In other words, in a political situation where the Republicans had the presidency and both houses of Congress, McCain felt he needed to throw two conservative judges under the bus in order to allow a mere vote on the other three. Furthermore, the pledge to not use a filibuster only under extraordinary situations fell apart when two of the members of the "gang of fourteen" failed to vote for cloture for Brett Kavanaugh, who still received a vote and was later confirmed to the bench.
If McCain felt the need to compromise in a situation where the Republicans held the majority, how confident can we be that he will not feel the need to compromise his judicial nominations if he becomes president? Compromise may be a great strategy if you are a long-term senator who seems to enjoy drawing attention to himself, but as our chief executive and leader, his past record is troubling.
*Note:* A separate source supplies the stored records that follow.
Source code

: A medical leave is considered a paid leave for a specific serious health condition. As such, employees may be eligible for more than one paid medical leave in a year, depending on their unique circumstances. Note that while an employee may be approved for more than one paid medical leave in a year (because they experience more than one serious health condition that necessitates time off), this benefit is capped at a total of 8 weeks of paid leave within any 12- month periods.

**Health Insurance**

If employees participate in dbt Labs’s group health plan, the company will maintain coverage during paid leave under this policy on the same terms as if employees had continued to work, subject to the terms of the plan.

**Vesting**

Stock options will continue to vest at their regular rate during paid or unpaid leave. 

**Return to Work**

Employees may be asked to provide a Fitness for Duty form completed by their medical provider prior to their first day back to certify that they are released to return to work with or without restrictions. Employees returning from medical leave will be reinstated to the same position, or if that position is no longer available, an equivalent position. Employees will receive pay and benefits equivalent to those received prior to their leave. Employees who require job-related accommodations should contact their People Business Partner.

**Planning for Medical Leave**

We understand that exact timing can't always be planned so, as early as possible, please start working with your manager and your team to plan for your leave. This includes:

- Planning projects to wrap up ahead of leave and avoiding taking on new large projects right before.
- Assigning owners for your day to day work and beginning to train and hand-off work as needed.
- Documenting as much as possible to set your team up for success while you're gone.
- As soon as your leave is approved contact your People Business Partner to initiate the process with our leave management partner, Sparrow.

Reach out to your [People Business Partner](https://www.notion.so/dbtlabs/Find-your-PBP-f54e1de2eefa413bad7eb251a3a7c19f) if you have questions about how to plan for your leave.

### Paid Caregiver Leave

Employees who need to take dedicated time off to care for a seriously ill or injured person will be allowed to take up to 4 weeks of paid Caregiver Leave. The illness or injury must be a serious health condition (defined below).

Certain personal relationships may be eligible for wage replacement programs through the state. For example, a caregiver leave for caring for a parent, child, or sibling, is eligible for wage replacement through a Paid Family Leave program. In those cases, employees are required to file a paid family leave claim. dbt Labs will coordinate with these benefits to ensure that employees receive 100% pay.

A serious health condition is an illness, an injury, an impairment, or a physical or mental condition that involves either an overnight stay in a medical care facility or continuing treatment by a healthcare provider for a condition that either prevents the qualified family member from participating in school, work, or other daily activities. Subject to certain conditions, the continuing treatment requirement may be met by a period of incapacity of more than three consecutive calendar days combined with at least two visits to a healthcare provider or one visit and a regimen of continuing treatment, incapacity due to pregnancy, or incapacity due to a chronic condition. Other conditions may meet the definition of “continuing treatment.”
Anyone who's going to nominate a pro-life judge isn't a judicial conservative. The political views of the judge shouldn't be the issue, or the GOP president will be no better than Democratic presidents have been at nominating judicial conservatives. John Paul Stevens is pro-life, as far as I can tell. He just thinks the Constitution allows for people to do something he believes to be wrong. We don't want judges who will legislate from the bench. We want judges who recognize that there is no legal right to abortion in the Constitution.
ReplyDeleteThis has always been McCain's view, and I have no doubt that he would nominate judges he believes to be judicial conservatives in exactly this way.
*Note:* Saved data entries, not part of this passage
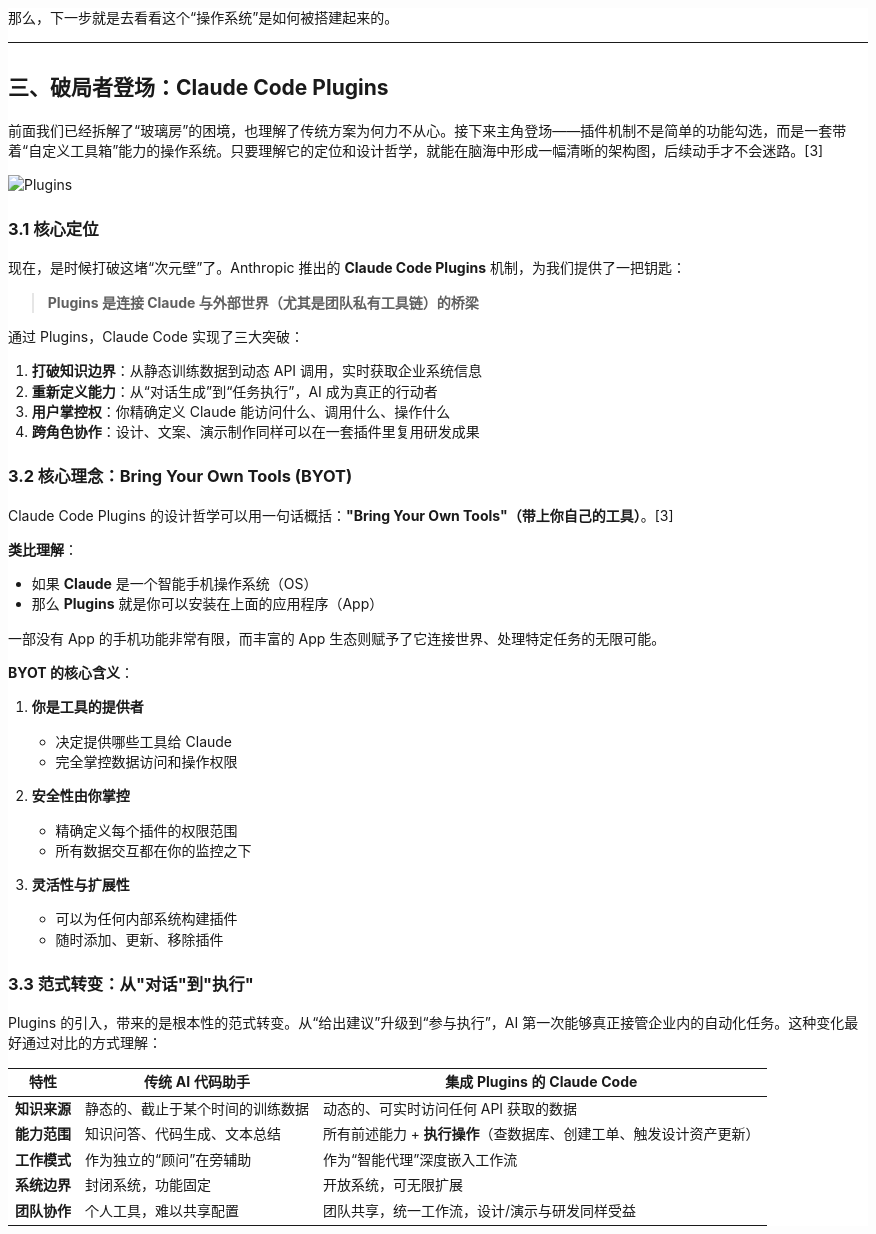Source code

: 那么，下一步就是去看看这个“操作系统”是如何被搭建起来的。

---

<div style="page-break-after: always; height: 0;"></div>

## 三、破局者登场：Claude Code Plugins

前面我们已经拆解了“玻璃房”的困境，也理解了传统方案为何力不从心。接下来主角登场——插件机制不是简单的功能勾选，而是一套带着“自定义工具箱”能力的操作系统。只要理解它的定位和设计哲学，就能在脑海中形成一幅清晰的架构图，后续动手才不会迷路。[3]

![Plugins](@assets/images/claude_code_plugins.webp)

### 3.1 核心定位

现在，是时候打破这堵“次元壁”了。Anthropic 推出的 **Claude Code Plugins** 机制，为我们提供了一把钥匙：

> **Plugins 是连接 Claude 与外部世界（尤其是团队私有工具链）的桥梁**

通过 Plugins，Claude Code 实现了三大突破：

1. **打破知识边界**：从静态训练数据到动态 API 调用，实时获取企业系统信息
2. **重新定义能力**：从“对话生成”到“任务执行”，AI 成为真正的行动者
3. **用户掌控权**：你精确定义 Claude 能访问什么、调用什么、操作什么
4. **跨角色协作**：设计、文案、演示制作同样可以在一套插件里复用研发成果

### 3.2 核心理念：Bring Your Own Tools (BYOT)

Claude Code Plugins 的设计哲学可以用一句话概括：**"Bring Your Own Tools"（带上你自己的工具）**。[3]

**类比理解**：

- 如果 **Claude** 是一个智能手机操作系统（OS）
- 那么 **Plugins** 就是你可以安装在上面的应用程序（App）

一部没有 App 的手机功能非常有限，而丰富的 App 生态则赋予了它连接世界、处理特定任务的无限可能。

**BYOT 的核心含义**：

1. **你是工具的提供者**
   - 决定提供哪些工具给 Claude
   - 完全掌控数据访问和操作权限

2. **安全性由你掌控**
   - 精确定义每个插件的权限范围
   - 所有数据交互都在你的监控之下

3. **灵活性与扩展性**
   - 可以为任何内部系统构建插件
   - 随时添加、更新、移除插件

### 3.3 范式转变：从"对话"到"执行"

Plugins 的引入，带来的是根本性的范式转变。从“给出建议”升级到“参与执行”，AI 第一次能够真正接管企业内的自动化任务。这种变化最好通过对比的方式理解：

| 特性         | 传统 AI 代码助手                 | 集成 Plugins 的 Claude Code                                         |
| ------------ | -------------------------------- | ------------------------------------------------------------------- |
| **知识来源** | 静态的、截止于某个时间的训练数据 | 动态的、可实时访问任何 API 获取的数据                               |
| **能力范围** | 知识问答、代码生成、文本总结     | 所有前述能力 + **执行操作**（查数据库、创建工单、触发设计资产更新） |
| **工作模式** | 作为独立的“顾问”在旁辅助         | 作为“智能代理”深度嵌入工作流                                        |
| **系统边界** | 封闭系统，功能固定               | 开放系统，可无限扩展                                                |
| **团队协作** | 个人工具，难以共享配置           | 团队共享，统一工作流，设计/演示与研发同样受益                       |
As for the Gang of 14, here's what they agreed to. They agreed not to filibuster some of the controversial nominees, which McCain had never intended to do, on the condition that they not be expected to vote for some of the most controversial of the Bush nominees. Some of them did go to bat for some of the controversial ones, and McCain was one of them. There was one that he didn't, and it was because that nominee had been part of crafting the Bush Administration's torture doctrine. It's not surprising that McCain would oppose him, and it had nothing to do with pro-life or pro-choice concerns.
Basically McCain was part of the group in order to get more of Bush's conservative nominees through. If you don't like that, then don't like it, but please don't pretend it's because he's not a judicial conservative or that his own appointees would be like David Souter or John Paul Stevens. There's no evidence of any such thing and much evidence that his nominees will be like most of Bush's.